Granted, I don't think I own any games that are over 25GB (maybe a few on Steam). Earlier digital platforms are problematic - I did lose Minecraft, but mostly because I didn't bother playing it for over a decade, and when I checked on it, the old vendor had long been eliminated, and most people migrated their accounts over to something else. And my Wii library is locked to my Wii U (I know), but most of what I want from it is now on Switch.

The issues of the old digital platforms are mostly ironed out with modern platforms - especially since you can sync all the different platforms up on things like Apple and Roku and navigate all of your libraries as though it were all a single platform. And it's not just digital libraries, but also streaming services (except Netflix, which doesn't share its API with third parties like every other platform out there).

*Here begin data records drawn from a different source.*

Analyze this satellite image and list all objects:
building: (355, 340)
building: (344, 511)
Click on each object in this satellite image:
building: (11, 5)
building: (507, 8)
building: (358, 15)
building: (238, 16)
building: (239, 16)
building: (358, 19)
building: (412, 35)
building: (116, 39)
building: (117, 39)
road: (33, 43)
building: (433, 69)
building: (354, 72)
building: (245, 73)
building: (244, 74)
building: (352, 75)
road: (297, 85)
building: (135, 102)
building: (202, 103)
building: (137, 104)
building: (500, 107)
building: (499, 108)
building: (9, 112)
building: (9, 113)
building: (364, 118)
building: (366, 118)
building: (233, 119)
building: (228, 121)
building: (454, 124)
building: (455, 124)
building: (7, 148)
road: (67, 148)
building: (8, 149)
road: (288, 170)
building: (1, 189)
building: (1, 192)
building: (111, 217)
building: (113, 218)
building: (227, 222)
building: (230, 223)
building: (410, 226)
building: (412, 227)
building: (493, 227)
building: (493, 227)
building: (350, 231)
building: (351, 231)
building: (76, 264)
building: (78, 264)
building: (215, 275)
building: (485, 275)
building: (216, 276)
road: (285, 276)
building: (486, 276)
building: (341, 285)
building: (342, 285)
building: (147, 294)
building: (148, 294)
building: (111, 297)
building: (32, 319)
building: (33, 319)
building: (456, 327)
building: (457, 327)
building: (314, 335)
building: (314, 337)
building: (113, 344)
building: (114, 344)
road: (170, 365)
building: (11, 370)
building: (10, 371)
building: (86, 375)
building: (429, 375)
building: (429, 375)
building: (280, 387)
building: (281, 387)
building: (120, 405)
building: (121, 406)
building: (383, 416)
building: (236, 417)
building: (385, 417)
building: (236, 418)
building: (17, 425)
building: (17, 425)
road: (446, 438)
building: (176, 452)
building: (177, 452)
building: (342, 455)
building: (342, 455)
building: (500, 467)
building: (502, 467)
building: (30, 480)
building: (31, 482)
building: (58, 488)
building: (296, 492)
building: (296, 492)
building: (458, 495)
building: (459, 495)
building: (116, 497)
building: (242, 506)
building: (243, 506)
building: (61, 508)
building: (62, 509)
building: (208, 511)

But, if I were to be asked about my physical library (before I catalogued it all), I don't know what I've lost, I don't know what still works, what doesn't (I'm guessing very little prior to the SNES still works, many of those games barely worked by the middle of the 1990s). I don't know what games got "borrowed" by friends of my kids, or even my old friends, and not returned - that's more or less how I lost all my Gamecube stuff in University (not that I miss it all that much, I didn't bother replacing it, and I have no idea where the guy who borrowed it is - but I still have Skies of Arcadia Legends!).

But in the end, different experiences. After reading your post, I see how both things can be made to work. All digital works a lot better for me. If I were to be all-physical, I'd probably manage it all from a single spreadsheet booklet with some kind of dashboard to navigate it all.



I describe myself as a little dose of toxic masculinity.